Les grandes entreprises américaines, qui ont accumulé les liquidités depuis la crise financière, devraient être renforcées dans leur prudence avec les nouveaux remous sur les marchés.

«Elles sont frileuses face aux investissements et elles s'inquiètent de ne pas pouvoir être capable de lever des capitaux si elles ont en besoin», a indiqué à l'AFP Mitchell Petersen, professeur de finance.

Le souvenir des lignes de crédit facilement disponibles et qui disparaissent brutalement à l'automne 2008 n'est pas loin, a-t-il expliqué. Les directeurs financiers préfèrent «garder leur argent sur leur compte en banque» plutôt que de prendre le risque de se retrouver à court de liquidités, au cas où toutes les sources se tariraient.

«Les sociétés ont un montant d'argent disponible sur leur bilan très important», a ajouté ce professeur de l'école de commerce Kellogg, de l'université de Northwestern à Chicago.

Hors secteur financier, les entreprises de l'indice élargi Standard and Poor's 500 détiennent au total 1.149 milliards de liquidités, selon la firme Capital IQ.

Les compagnies américaines dans leur ensemble avaient fin 2010 augmenté le montant de leurs réserves disponibles de 11,2% sur un an, et ce en dépit de «dépenses accrues en investissement, dividendes ou fusions-acquisitions», soulignait l'agence d'évaluation Moody's dans un rapport fin juillet.

Les secteurs mettant le plus de côté sont ceux des technologies (264 milliards de dollars de liquidités), de la pharmacie (141 milliards), de l'énergie et des produits de consommations (plus de 100 milliards chacun).

Apple, Microsoft, Cisco, Pfizer et Google ont les coffres les plus garnis.
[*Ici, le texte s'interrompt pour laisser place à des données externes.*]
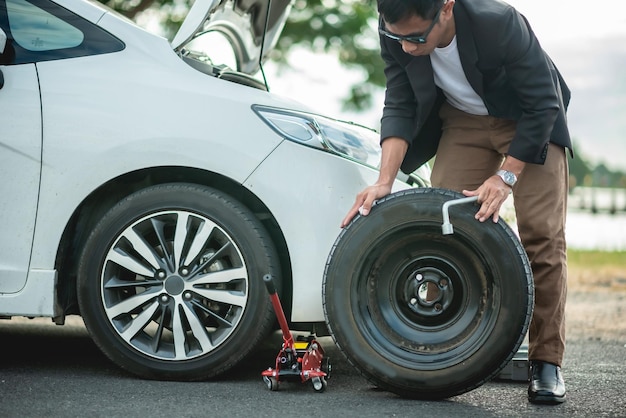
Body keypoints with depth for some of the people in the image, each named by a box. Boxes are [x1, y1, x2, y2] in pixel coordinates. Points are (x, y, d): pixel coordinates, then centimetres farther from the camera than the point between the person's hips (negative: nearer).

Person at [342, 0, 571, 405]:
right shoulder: (396, 36, -22)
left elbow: (542, 103, -27)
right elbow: (399, 108, -14)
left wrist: (505, 176, -30)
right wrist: (385, 181, -25)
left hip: (530, 121, -4)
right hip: (462, 122, 4)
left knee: (542, 234, -12)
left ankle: (547, 363, -7)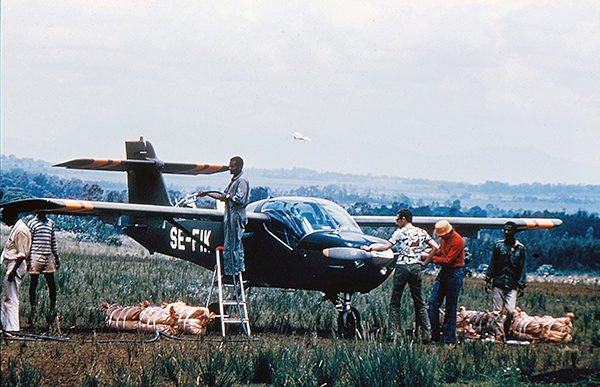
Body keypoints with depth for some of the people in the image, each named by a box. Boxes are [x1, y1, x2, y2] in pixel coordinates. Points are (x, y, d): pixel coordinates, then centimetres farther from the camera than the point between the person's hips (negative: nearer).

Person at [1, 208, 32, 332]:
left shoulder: (21, 230, -16)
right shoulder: (14, 228, 15)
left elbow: (22, 254, -20)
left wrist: (14, 270, -25)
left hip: (16, 265, -11)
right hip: (10, 265, 11)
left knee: (12, 299, -9)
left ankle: (12, 328, -8)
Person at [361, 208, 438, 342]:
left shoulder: (400, 232, -2)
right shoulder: (422, 232, 10)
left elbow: (385, 247, -5)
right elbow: (435, 247, 4)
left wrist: (370, 248, 9)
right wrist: (426, 260, 12)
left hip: (402, 267, -3)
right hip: (416, 267, 3)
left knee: (395, 302, 4)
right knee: (419, 302, 8)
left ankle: (393, 332, -2)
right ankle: (426, 335, 3)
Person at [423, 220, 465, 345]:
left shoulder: (457, 241, -19)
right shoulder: (444, 239, 7)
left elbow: (447, 261, -20)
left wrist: (431, 259, -13)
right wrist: (430, 255, 3)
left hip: (454, 274, -8)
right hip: (443, 273, 8)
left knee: (451, 308, -1)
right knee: (433, 303, 3)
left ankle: (449, 339, 6)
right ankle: (435, 335, 12)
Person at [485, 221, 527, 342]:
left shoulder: (520, 248, 5)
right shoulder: (498, 245, 7)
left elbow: (522, 269, 7)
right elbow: (492, 264, 11)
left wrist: (521, 285, 3)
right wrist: (488, 280, 6)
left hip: (512, 286, -1)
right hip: (498, 284, 1)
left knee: (511, 311, -9)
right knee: (497, 311, -1)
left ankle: (506, 331, 14)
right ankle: (499, 334, 6)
Et alors même que les taux d'intérêts sont à un niveau très bas, le rapport entre la dette des entreprises et leur niveau de liquidités est «à son plus bas depuis 2006» selon l'agence de notation.

Les grands groupes américains pourraient pourtant choisir d'investir, de rembourser des prêts ou de verser des dividendes supérieurs à leurs actionnaires.
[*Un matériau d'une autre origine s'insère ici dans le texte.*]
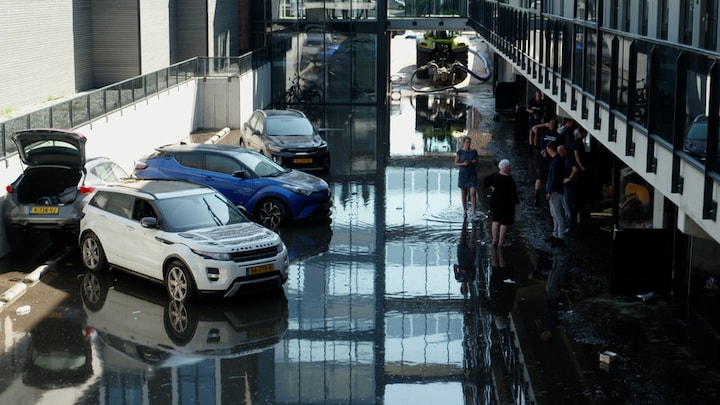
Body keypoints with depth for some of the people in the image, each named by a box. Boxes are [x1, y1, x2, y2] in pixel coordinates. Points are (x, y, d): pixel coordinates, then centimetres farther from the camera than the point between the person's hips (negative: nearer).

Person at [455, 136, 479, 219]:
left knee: (473, 193, -10)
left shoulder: (474, 151, -2)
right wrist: (463, 164, -19)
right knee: (464, 194, 10)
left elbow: (477, 162, 10)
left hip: (472, 175, 0)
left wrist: (475, 162, -13)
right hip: (463, 174, 0)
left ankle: (473, 213, -10)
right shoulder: (459, 152, -6)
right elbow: (456, 164, -1)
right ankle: (465, 211, 24)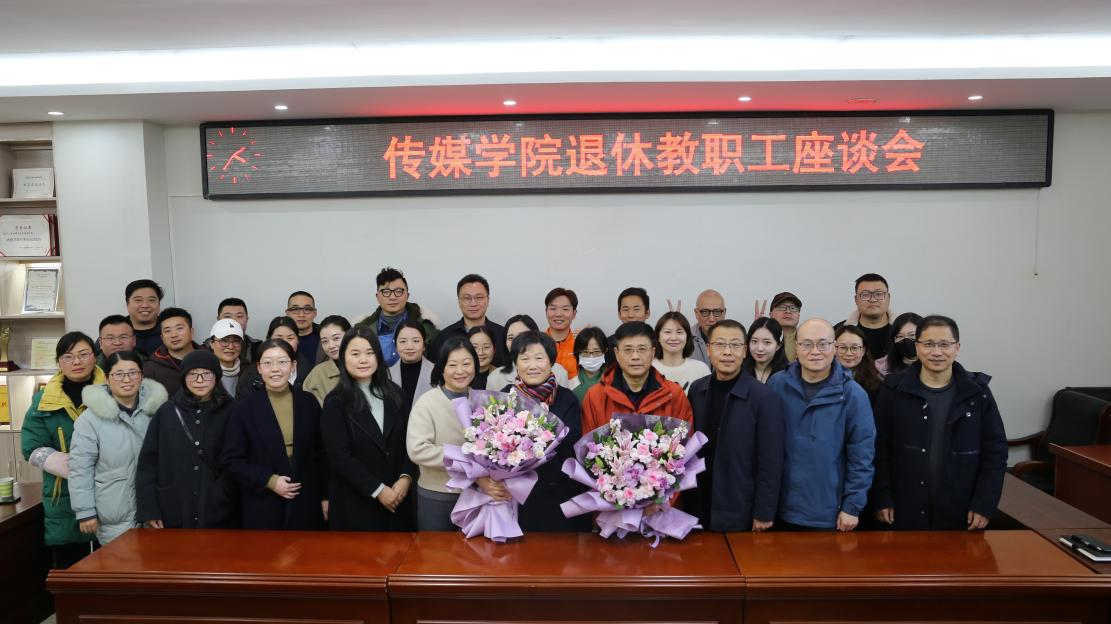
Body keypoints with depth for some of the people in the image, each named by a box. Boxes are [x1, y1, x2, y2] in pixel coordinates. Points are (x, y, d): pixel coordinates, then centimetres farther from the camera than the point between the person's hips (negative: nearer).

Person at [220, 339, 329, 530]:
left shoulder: (308, 402, 2)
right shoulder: (245, 407, -4)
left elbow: (321, 452, 8)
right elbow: (230, 460, -4)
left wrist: (325, 496, 7)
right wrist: (269, 480, -14)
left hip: (306, 504, 2)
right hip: (262, 508, -2)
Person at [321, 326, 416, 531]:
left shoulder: (394, 393, 7)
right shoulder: (335, 403, -6)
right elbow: (340, 457, -12)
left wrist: (406, 477, -10)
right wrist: (378, 490, -14)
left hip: (397, 498, 4)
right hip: (355, 504, -4)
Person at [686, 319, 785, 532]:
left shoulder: (764, 398, -13)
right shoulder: (696, 390, 1)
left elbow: (770, 463, -11)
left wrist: (764, 513, -11)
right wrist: (685, 498, 6)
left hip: (740, 513, -4)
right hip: (697, 506, 4)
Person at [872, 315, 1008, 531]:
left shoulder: (977, 392, 0)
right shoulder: (894, 389, -3)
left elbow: (995, 450, 2)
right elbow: (880, 448, -1)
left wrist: (985, 504, -4)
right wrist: (882, 499, -4)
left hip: (961, 513, 1)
Mais au lieu de cela, «elles sont en mode attente car l'avenir est assez sombre et très incertain», a indiqué M. Petersen. Avec la crise des dettes publiques en Europe et des politiques budgétaires aux Etats-Unis «beaucoup plus ambiguës» qu'il y a quelques années, les craintes s'accentuent.

Un directeur financier ou un PDG va préférer attendre «trois mois, six mois, un an» avant de construire une usine, a-t-il noté. «Pourquoi investir maintenant» quand la perspective sur deux ans est très incertaine?

Pour les mêmes raisons, les entreprises vont probablement mettre un frein à leur politique d'emploi. «L'économie étant encore vacillante, la plupart des sociétés ne souhaitaient pas s'engager dans la création de postes», explique à l'AFP John Challenger, du cabinet de conseil en reclassement Challenger, Gray and Christmas.

«Elles ne veulent pas embaucher mille personnes le mois prochain pour les licencier six mois plus tard parce que la demande ne s'est pas concrétisée», a-t-il affirmé.

L'état actuel des marchés et l'écart de taux croissant entre emprunts perçus comme plus ou moins risqués sont d'autres facteurs incitant les entreprises à retarder leurs investissements, estime John Lonski, de Moody's Analytics. Pour elles, «ce n'est pas le moment de s'agrandir» et «il est peut-être mieux d'attendre pour remplacer les équipements usés ou obsolètes», indiquait-il dans une note jeudi.

Ainsi le groupe américain de nettoyage industriel Ecolab, qui a annoncé fin juillet qu'il avait conclu un accord avec son concurrent Nalco pour l'acheter 5,4 milliards de dollars, prévoit lui de «continuer à investir dans l'innovation et le marketing».

Mais une porte-parole du groupe, Kari Bjorhus, a souligné auprès de l'AFP que l'entreprise «gère ses dépenses avec beaucoup de précaution».